Volendo, ci sarebbe poi un quarto appiglio, ovvero un tempo più ampio di preghiera da ricavarsi qualche volta nel corso dell’anno, per «ritrovare quanto abbiamo smarrito perdendo l’uno o l’altro appoggio».

Se il prete, spiega il cardinale, riesce a individuare questi sostegni e a tenerli uniti, può anche arrivare al traguardo della preghiera continua, tanto cara alla spiritualità orientale (si vedano i Racconti di un pellegrino russo). Questi sostegni, infatti, permettono di «salire al monte di Dio, la montagna della preghiera continua». L’importante è il metodo e la fiducia nel Signore. Come per chi arrampica non si tratta tanto di sfiancarsi in uno sforzo fisico ma di trovare un ritmo e un equilibrio, fino al punto che salire in sicurezza non è più una fatica ma un piacere, così per chi prega si tratta di affidarsi ad appigli sicuri, ogni giorno, costantemente, e  «con questo esercizio si giunge a poco a poco a comprendere che realmente non siamo noi a pregare, ma è lo Spirito che prega in noi».

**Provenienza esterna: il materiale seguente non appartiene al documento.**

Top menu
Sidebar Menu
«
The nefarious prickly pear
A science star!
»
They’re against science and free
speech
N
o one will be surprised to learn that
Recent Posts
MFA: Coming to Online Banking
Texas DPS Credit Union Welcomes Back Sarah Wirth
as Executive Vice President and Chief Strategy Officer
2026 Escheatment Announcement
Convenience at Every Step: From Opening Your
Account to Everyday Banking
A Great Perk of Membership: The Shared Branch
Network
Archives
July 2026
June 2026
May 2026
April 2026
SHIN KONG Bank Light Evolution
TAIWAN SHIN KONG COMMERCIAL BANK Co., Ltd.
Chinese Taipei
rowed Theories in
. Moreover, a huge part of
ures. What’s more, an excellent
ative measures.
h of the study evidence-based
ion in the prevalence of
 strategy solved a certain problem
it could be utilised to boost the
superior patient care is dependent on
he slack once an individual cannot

A questo punto il cardinale fa un’altra confessione: a volte, quando, alla fine di una faticosa visita pastorale, mi capita di dover celebrare una messa solenne dopo aver tenuto tanti incontri con la gente, avverto una grande stanchezza, e allora «mi lascio guidare dallo Spirito Santo, mi lascio portare dalle orazioni della Chiesa, dai gesti, dalle parole della liturgia».

Quel lasciarsi portare dalle orazioni della Chiesa mi sembra un’immagine molto bella. Non dobbiamo pretendere troppo da noi stessi, pensare che dobbiamo sempre inventare qualcosa di nuovo e di speciale: c’è tutta la tradizione della Chiesa che è lì apposta per aiutarci.

Come abbiamo visto, Martini, da buon biblista e studioso della Scrittura, parla di «appigli» o «sostegni» che arrivano dalla Parola. Una Parola che deve quindi essere proclamata come si deve. E più avanti, in una riflessione sulla celebrazione eucaristica, sottolinea proprio quanto sia necessaria «una proclamazione intelligente, degna, forte, pacata della Scrittura». Cosa che, purtroppo, non sempre avviene.

E qui ecco un’altra rivelazione personale: «Devo confessare che una delle occasioni per me di qualche nervosismo è quando, durante le celebrazioni eucaristiche che presiedo nelle parrocchie delle diocesi, mi capita di sentire un lettore che va a leggere e non si capisce bene quello che proclama. Legge tanto per leggere, ma si ha l’impressione che né lui sia molto attento a ciò che legge, né la gente sia molto attenta a ciò che sta ascoltando» .

Come la capisco, padre Martini! La proclamazione sciatta o addirittura incomprensibile della Parola mi fa soffrire tantissimo e anche per me è fonte, se posso dirlo, di «qualche nervosismo». È vero che «si tratta di piccole cose, di dettagli», ma è altrettanto vero che «l’eucaristia vive di queste piccole cose».

A proposito di liturgia e di celebrazione eucaristica e della Parola, bisogna dire che da Martini, assieme a tanti consigli, arriva un giudizio molto forte, direi severo. Commentando una meditazione di Giuseppe Dossetti tenuta nel 1986, nella quale il monaco metteva in guardia dalle «attualizzazione discutibili» della liturgia della Parola e dal rischio di ridurla a «un esanime, pigra ed accelerata appendice di una predica prolissa e vacua», il cardinale afferma che una liturgia squilibrata e una celebrazione eucaristica condotta in modo superficiale, abitudinario e piatto, anche se conserva oggettivamente il suo valore, «non è fonte di nutrimento per il ministro che la celebra e rischia di provocare il giudizio di Dio su coloro che si assumono questa tremenda responsabilità di svilire agli occhi degli uomini l’atto supremo dell’amore di Cristo».

Non sono parole usuali in Martini, e per questo fanno pensare.